# [MATERIAL FOR THE TASK]
-*-*-

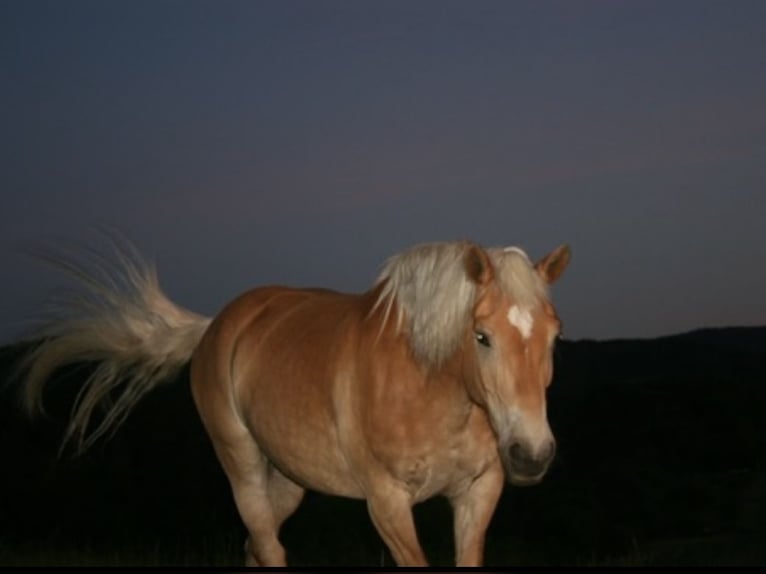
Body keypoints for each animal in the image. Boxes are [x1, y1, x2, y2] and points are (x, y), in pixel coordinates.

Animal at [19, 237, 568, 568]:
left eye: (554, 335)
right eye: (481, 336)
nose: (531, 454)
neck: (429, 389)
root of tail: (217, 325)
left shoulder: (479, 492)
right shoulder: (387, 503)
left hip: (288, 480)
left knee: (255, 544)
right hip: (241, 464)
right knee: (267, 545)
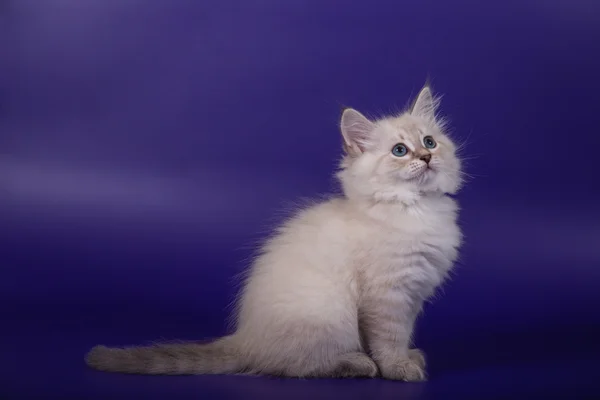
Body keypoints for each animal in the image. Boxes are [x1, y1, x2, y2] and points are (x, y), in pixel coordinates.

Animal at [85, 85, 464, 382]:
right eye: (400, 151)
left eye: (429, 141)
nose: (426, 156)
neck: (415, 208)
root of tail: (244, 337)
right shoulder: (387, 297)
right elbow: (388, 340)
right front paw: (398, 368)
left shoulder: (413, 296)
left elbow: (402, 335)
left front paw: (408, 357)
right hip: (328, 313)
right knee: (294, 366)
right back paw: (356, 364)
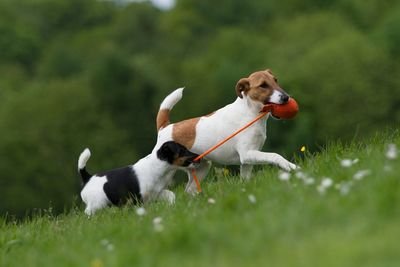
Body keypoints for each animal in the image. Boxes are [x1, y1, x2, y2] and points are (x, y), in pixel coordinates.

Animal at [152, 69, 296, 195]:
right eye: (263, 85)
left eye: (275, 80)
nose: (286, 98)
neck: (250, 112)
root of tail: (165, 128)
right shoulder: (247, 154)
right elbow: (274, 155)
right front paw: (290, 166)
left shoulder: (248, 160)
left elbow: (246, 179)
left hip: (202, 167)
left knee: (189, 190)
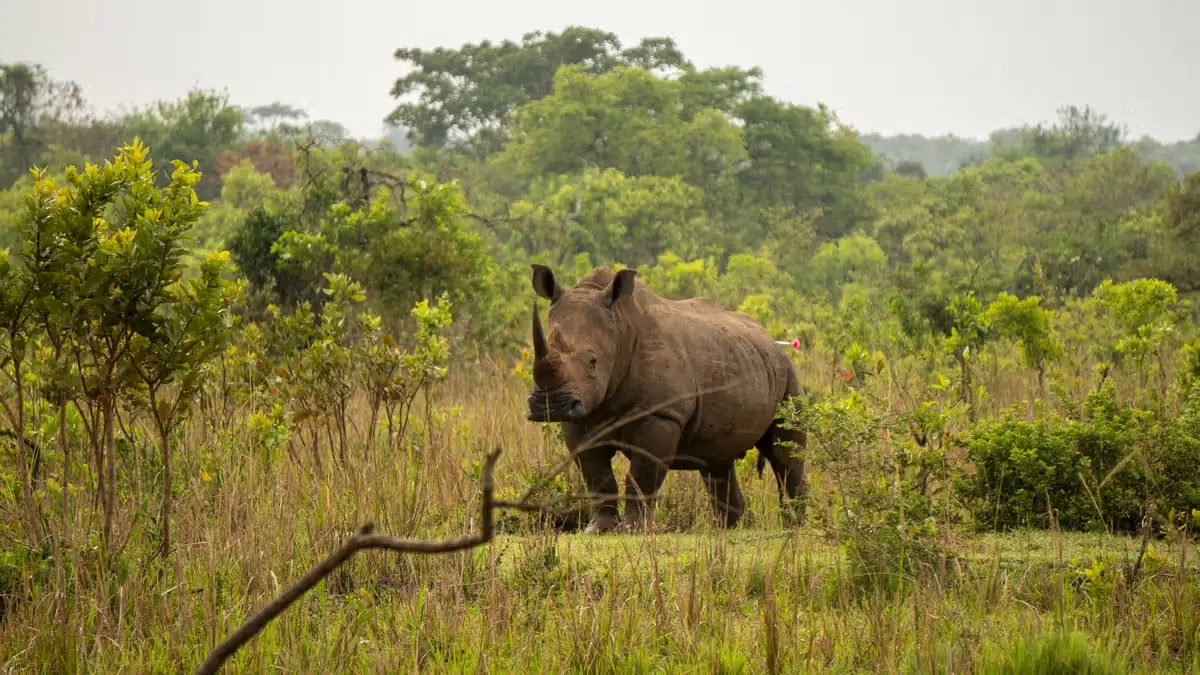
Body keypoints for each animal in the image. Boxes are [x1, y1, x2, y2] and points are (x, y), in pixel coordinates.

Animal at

-*-*-

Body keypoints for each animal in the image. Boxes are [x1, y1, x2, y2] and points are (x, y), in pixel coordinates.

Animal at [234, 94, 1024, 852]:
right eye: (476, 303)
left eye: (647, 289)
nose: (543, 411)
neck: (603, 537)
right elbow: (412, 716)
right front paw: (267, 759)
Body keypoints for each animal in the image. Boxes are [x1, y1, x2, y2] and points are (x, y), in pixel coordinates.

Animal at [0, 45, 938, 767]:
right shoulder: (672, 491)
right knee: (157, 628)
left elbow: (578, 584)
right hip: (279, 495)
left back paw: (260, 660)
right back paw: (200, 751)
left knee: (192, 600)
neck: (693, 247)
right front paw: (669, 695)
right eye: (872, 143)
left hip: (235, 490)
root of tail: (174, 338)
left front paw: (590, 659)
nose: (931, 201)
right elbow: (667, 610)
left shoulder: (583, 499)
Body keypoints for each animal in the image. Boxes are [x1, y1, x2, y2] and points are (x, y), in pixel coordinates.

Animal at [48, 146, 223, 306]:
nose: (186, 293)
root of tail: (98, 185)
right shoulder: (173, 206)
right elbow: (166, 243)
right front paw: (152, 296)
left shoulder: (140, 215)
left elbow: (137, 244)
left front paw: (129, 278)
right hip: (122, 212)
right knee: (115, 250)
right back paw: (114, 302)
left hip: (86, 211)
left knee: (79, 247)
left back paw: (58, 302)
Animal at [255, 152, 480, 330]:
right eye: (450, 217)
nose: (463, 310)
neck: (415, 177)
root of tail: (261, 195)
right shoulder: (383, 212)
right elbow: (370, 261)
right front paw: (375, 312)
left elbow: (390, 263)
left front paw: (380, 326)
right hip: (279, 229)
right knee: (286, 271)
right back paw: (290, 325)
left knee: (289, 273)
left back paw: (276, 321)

-*-*-

# [BRIEF]
Above are the records. Print exactly, and only, the lines from the line with "left elbow: (137, 244)" to the line with "left back paw: (276, 321)", both inclusive.

# [ANSWER SPACE]
left elbow: (137, 244)
left front paw: (129, 278)
right hip: (122, 212)
right knee: (115, 250)
right back paw: (114, 302)
left hip: (86, 211)
left knee: (79, 247)
left back paw: (58, 302)
Animal at [255, 152, 480, 330]:
right eye: (450, 217)
nose: (463, 310)
neck: (415, 177)
root of tail: (261, 195)
right shoulder: (383, 212)
right elbow: (370, 261)
right front paw: (375, 312)
left elbow: (390, 263)
left front paw: (380, 326)
right hip: (279, 229)
right knee: (286, 271)
right back paw: (290, 325)
left knee: (289, 273)
left back paw: (276, 321)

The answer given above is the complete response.